• **What to do**
1 - In the cooler post, how long is the writer leaving everything to dry?
2 - Write out the cooler post from "Here is what it" to "with my review.".
++++ Text under study ++++
I was randomly playing CSGO when the red transparent tube connected to the block explodes, causing the liquid to shoot out onto the window inside the computer, all the components, and case it self.

I immediately shut off the computer and took everything apart and laid it on a bed cover to dry, The GPU's were soaked, the motherboard was soaked, and the case was like a pool of water.

Im leaving everything for 24 hours to dry but I wonder, what exactly could have caused such thing?

Here is what the waterblock on the cooler looks like


Here is what it looked like after it burst


What is very sad is that I believed this was a great product so I branded the company on my YouTube channel and actually led about 4-5 or more people actually buy this product, and I advertised them for free pretty much with my review.

With that being said hopefully they can reimburse me for not only a new cooler (Im not sure if I want a new one) but for the damaged parts because it's not my fault that im on my computer and the pipe just bursts and ruins my whole computer. Im pretty sure AIO coolers are supposed to not Burst.
++++ Given data ++++
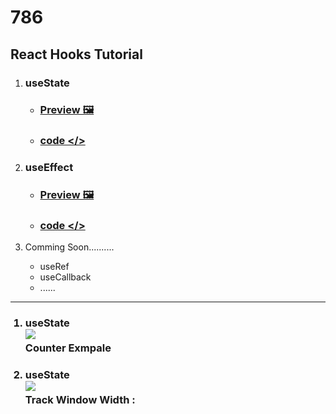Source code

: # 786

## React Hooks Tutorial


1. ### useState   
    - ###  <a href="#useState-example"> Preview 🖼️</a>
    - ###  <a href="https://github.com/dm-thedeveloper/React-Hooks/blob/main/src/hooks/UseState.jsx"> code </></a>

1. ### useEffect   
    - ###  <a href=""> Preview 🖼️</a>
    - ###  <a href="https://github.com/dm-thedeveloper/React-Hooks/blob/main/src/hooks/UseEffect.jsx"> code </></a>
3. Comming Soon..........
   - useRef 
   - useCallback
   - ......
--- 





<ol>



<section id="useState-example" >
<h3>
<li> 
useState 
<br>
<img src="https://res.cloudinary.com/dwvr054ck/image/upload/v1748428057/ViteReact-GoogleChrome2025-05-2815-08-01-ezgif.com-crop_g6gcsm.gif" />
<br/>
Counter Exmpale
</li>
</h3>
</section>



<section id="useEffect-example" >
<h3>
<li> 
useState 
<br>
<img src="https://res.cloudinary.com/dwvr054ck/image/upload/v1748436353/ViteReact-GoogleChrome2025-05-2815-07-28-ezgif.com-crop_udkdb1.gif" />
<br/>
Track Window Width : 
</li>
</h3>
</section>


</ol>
++++
• **Solutions to the tasks**
1 - 24 hours.

2 -
Here is what it looked like after it burst


What is very sad is that I believed this was a great product so I branded the company on my YouTube channel and actually led about 4-5 or more people actually buy this product, and I advertised them for free pretty much with my review.